By Monday we had already settled into a routine: get up, check the news, make coffee, check the news, do housework, check the news, breathe, check the news... Do you notice a pattern emerging?
We hear the noise overhead of aircraft outgoing, and missiles incoming. But for the most part Shlomi seems to have been off Hizbollah's radar and the residents of Naharia, Haifa and Zefat (Safed) are bearing the brunt of this attack.
My husband was still at home and I dealt with housework, news and email in turn.
I gave the children more worksheets to do but there was little else to keep them occupied apart from TV and videos. My daughter created clothes from her dolls out of paper and sellotape while my son played with marbles. I considered bringing out the paints but they did't seem interested. It is not just being stuck inside that affects us there is also the heat: it just sucks all the creativity out of you.

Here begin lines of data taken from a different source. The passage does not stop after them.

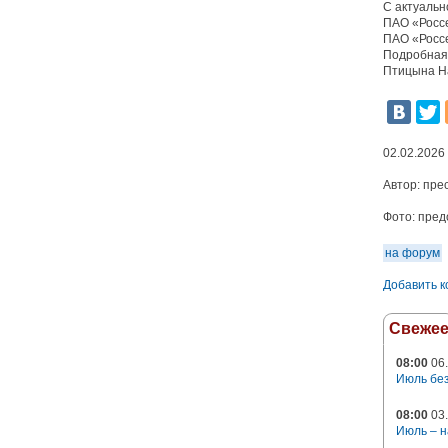
С актуаль
ПАО «Росс
ПАО «Росс
Подробная 
Птицына На
02.02.2026
Автор:
пре
Фото:
пред
на форум
Добавить 
Свеже
08:00
06.
Июль без
08:00
03.
Июль – н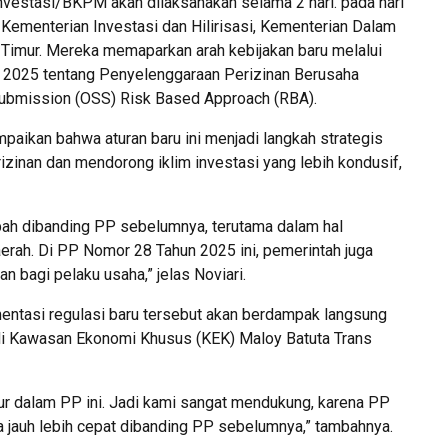
Investasi/BKPM akan dilaksanakan selama 2 hari. pada hari
 Kementerian Investasi dan Hilirisasi, Kementerian Dalam
Timur. Mereka memaparkan arah kebijakan baru melalui
 2025 tentang Penyelenggaraan Perizinan Berusaha
Submission (OSS) Risk Based Approach (RBA).
aikan bahwa aturan baru ini menjadi langkah strategis
inan dan mendorong iklim investasi yang lebih kondusif,
ubah dibanding PP sebelumnya, terutama dalam hal
erah. Di PP Nomor 28 Tahun 2025 ini, pemerintah juga
 bagi pelaku usaha,” jelas Noviari.
entasi regulasi baru tersebut akan berdampak langsung
 di Kawasan Ekonomi Khusus (KEK) Maloy Batuta Trans
tur dalam PP ini. Jadi kami sangat mendukung, karena PP
a jauh lebih cepat dibanding PP sebelumnya,” tambahnya.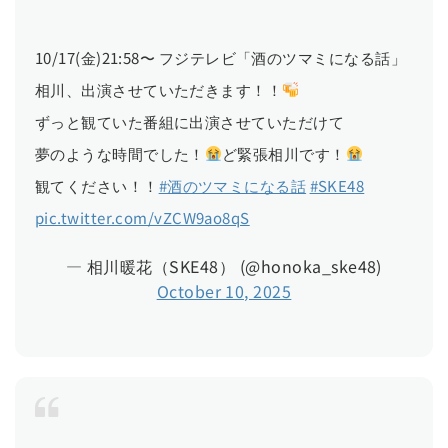
10/17(金)21:58〜 フジテレビ「酒のツマミになる話」
相川、出演させていただきます！！
ずっと観ていた番組に出演させていただけて
夢のような時間でした！
ど緊張相川です！
観てください！！
#酒のツマミになる話
#SKE48
pic.twitter.com/vZCW9ao8qS
— 相川暖花（SKE48） (@honoka_ske48)
October 10, 2025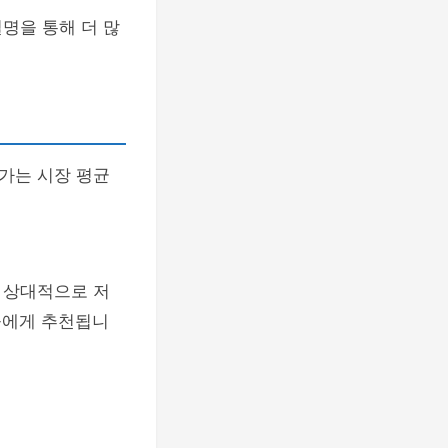
명을 통해 더 많
가는 시장 평균
 상대적으로 저
들에게 추천됩니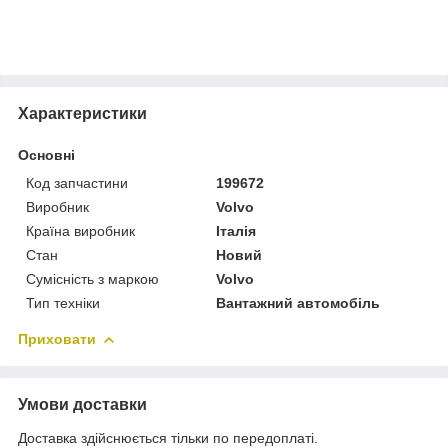
Характеристики
Основні
Код запчастини
199672
Виробник
Volvo
Країна виробник
Італія
Стан
Новий
Сумісність з маркою
Volvo
Тип техніки
Вантажний автомобіль
Приховати
Умови доставки
Доставка здійснюється тільки по передоплаті.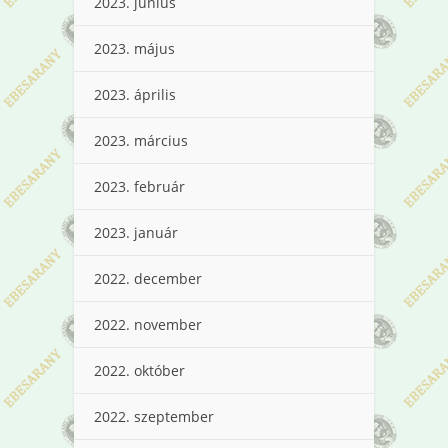
2023. június
2023. május
2023. április
2023. március
2023. február
2023. január
2022. december
2022. november
2022. október
2022. szeptember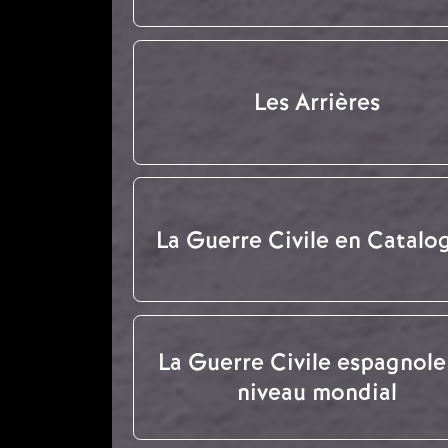
Les Arrières
La Guerre Civile en Catalo
La Guerre Civile espagnole
niveau mondial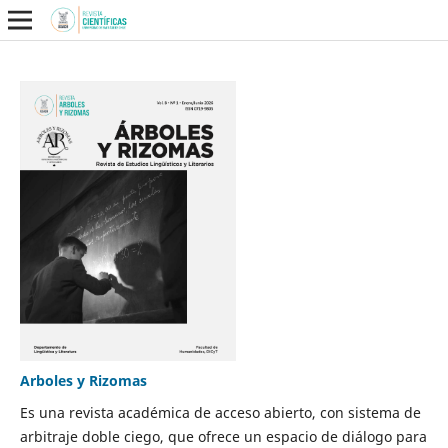
Arboles y Rizomas
Es una revista académica de acceso abierto, con sistema de
arbitraje doble ciego, que ofrece un espacio de diálogo para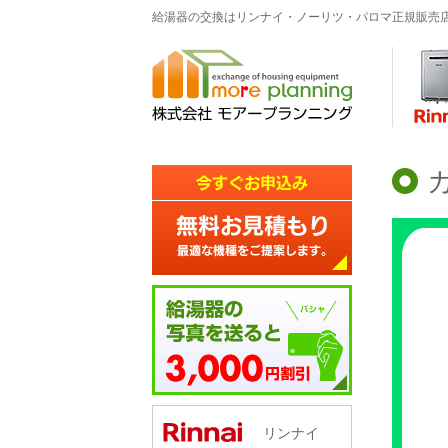
給湯器の交換はリンナイ・ノーリツ・パロマ正規販売
リンナイ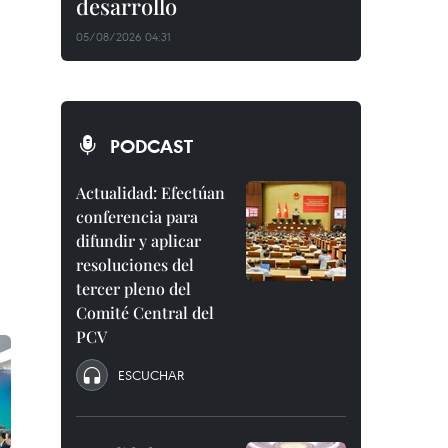
desarrollo
05/08/2026 04:31
PODCAST
Actualidad: Efectúan
conferencia para
difundir y aplicar
resoluciones del
tercer pleno del
Comité Central del
PCV
ESCUCHAR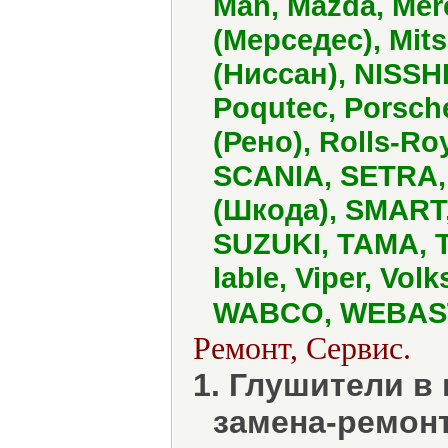
Man, Mazda, Me
(Мерседес), Mit
(Ниссан), NISSH
Poqutec, Porsch
(Рено), Rolls-Ro
SCANIA, SETRA, 
(Шкода), SMART
SUZUKI, TAMA, Te
lable, Viper, Vo
WABCO, WEBAST
Ремонт, Сервис.
1. Глушители в 
замена-ремонт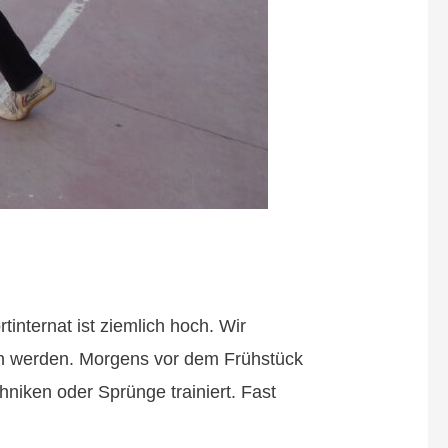
nternat ist ziemlich hoch. Wir
den werden. Morgens vor dem Frühstück
niken oder Sprünge trainiert. Fast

Our coordinator was again doing a sterling effort arranging another bus to take people South. I sent a message to the English speakers.
In desperate boredom my husband started flicking through sports' channels and realised we had missed the German Moto GP (Motorbike racing), our favourite sport. Luckily the race was repeated in its entirety and for an hour we gave ourselves over to nervous excitement of a much pleasanter kind.
A little frontline humour from the news:
A reporter in Zefat said a man had come up to him complaining that all the dealers and left town: "I can't even find anything decent to smoke."